* **YOUR GOAL**: Return each line of the records below that contains the word "camera".

* **PROVIDED ENTRIES**:
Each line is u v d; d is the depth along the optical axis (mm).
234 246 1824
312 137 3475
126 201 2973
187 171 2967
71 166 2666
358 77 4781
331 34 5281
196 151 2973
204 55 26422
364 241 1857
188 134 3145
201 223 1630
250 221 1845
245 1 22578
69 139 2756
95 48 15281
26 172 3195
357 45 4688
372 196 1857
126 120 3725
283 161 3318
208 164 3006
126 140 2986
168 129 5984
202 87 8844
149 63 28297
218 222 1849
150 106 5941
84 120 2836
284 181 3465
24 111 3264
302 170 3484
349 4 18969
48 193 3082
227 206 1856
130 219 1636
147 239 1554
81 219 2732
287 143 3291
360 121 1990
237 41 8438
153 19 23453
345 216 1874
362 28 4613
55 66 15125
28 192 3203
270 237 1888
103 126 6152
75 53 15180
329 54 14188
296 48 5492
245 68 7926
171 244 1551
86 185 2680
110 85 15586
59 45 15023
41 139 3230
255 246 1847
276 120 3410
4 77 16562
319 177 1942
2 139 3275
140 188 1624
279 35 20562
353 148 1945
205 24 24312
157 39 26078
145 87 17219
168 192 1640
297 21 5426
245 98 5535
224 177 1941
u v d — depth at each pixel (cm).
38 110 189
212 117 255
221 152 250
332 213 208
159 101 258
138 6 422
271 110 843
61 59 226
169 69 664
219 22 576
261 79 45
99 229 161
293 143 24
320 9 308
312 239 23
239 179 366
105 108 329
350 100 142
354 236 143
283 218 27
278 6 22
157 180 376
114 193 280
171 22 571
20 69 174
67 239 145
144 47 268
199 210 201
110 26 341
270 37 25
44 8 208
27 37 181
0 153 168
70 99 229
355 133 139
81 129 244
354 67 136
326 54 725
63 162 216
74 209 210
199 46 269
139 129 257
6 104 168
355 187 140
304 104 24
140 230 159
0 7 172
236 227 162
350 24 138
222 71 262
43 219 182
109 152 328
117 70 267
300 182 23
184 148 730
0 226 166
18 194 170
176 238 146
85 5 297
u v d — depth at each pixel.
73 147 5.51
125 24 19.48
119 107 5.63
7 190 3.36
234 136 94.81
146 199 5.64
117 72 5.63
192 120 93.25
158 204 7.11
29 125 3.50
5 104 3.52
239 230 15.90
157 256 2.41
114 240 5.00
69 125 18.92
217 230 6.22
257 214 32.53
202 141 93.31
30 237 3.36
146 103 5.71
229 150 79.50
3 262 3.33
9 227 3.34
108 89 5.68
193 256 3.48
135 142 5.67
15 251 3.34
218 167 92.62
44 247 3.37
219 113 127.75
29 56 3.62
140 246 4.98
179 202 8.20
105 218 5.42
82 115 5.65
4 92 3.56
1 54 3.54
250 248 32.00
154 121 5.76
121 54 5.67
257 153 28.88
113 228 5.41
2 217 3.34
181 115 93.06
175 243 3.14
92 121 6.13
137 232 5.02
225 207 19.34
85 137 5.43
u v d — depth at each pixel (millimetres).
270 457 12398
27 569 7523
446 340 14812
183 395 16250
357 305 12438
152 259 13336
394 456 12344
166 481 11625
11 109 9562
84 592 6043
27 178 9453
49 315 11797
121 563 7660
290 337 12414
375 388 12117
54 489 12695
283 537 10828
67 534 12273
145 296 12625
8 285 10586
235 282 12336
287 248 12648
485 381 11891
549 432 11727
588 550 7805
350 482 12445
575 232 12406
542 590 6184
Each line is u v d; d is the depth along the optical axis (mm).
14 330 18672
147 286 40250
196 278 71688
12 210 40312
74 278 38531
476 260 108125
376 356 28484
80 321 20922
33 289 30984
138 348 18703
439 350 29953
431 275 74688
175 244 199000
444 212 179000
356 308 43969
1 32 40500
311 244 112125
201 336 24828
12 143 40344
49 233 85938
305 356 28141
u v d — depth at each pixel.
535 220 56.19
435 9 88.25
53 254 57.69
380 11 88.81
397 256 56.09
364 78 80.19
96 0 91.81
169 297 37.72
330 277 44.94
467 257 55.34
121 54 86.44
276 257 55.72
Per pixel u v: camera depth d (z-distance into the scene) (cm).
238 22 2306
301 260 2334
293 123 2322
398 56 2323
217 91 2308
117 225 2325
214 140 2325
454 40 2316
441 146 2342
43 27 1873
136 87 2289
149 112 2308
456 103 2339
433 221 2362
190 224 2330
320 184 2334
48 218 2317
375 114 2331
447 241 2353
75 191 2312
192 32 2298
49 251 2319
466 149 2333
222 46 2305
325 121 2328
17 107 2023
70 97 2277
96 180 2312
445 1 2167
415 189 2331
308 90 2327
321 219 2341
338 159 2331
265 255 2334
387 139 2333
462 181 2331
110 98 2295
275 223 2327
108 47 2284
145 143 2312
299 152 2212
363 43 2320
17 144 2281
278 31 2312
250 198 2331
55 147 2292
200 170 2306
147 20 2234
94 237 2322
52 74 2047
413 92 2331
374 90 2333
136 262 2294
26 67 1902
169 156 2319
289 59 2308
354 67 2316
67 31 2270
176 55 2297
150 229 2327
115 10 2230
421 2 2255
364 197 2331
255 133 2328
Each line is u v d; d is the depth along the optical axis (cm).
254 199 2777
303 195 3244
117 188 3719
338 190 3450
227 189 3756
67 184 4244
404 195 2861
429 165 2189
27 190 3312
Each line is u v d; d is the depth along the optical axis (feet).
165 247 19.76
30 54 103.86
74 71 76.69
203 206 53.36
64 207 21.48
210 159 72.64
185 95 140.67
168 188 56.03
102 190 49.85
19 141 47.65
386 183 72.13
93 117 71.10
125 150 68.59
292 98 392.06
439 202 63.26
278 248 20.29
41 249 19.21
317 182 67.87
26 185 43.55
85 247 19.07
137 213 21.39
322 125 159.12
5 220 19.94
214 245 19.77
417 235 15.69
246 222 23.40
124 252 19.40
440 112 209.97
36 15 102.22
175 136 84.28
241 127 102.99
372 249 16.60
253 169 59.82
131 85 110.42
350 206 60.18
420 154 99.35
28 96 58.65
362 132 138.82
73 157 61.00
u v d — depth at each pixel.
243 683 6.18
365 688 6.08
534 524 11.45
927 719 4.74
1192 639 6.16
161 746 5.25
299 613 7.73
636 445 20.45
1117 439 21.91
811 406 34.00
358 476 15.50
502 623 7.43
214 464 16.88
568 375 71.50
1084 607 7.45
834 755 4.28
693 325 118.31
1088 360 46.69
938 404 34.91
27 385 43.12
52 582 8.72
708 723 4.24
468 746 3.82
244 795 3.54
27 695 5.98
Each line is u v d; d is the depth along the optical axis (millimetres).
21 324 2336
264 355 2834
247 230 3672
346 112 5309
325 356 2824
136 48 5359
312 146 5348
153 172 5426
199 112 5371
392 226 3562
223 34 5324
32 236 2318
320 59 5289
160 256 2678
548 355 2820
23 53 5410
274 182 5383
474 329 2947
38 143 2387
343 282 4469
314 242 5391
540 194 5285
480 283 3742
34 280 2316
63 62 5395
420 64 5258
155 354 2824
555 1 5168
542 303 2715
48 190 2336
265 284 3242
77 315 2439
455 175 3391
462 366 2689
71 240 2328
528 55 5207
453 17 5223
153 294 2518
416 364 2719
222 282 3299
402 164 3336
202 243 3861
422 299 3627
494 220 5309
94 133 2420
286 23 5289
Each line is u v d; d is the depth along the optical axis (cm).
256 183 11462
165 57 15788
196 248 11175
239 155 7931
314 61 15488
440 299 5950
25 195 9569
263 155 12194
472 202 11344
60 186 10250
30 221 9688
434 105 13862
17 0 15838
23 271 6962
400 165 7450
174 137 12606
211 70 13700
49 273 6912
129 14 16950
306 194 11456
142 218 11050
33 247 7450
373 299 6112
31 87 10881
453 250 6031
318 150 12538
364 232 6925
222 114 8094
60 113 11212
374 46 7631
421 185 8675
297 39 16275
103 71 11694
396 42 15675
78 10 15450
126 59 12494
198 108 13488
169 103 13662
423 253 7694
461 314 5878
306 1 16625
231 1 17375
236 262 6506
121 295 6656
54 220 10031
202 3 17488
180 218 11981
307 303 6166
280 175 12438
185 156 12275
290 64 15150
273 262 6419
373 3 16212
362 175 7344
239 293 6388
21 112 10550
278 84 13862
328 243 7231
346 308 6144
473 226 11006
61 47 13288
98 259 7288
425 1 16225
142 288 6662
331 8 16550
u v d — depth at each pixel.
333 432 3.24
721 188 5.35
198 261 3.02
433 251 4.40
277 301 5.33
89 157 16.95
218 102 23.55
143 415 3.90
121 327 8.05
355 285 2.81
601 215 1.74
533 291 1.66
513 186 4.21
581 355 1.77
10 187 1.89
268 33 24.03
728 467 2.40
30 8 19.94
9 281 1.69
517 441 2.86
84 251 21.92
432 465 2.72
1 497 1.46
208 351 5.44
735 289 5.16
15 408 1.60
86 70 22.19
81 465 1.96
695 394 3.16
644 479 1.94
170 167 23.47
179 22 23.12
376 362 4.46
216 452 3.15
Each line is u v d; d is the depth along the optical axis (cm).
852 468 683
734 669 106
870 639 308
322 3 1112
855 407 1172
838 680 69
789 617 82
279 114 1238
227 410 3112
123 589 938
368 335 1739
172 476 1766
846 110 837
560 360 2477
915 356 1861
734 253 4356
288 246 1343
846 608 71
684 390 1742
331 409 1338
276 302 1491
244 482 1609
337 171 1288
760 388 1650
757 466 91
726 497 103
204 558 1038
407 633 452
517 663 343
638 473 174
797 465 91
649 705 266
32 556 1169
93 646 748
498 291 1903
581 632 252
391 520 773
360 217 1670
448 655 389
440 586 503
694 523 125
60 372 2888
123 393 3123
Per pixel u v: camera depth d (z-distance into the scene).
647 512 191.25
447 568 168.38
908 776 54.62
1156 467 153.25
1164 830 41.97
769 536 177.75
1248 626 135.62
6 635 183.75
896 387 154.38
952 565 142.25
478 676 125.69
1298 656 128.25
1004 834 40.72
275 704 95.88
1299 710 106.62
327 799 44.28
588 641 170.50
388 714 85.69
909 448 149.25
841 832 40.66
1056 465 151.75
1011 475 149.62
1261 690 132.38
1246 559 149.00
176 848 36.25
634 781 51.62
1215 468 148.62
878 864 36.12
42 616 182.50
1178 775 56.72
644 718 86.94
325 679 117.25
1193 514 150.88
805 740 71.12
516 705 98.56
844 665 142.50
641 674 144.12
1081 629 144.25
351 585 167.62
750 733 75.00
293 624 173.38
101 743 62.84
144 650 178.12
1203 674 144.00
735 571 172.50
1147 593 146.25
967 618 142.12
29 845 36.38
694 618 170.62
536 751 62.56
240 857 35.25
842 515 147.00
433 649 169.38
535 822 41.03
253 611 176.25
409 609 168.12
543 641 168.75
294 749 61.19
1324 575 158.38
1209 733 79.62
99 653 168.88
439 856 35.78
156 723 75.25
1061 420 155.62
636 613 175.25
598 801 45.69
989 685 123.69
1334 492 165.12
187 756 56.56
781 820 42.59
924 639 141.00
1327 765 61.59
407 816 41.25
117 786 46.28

* **WRITTEN ANSWER**:
Per pixel u v: camera depth d (z-distance into the scene) (cm).
Per pixel u v: camera depth d (z-distance into the scene).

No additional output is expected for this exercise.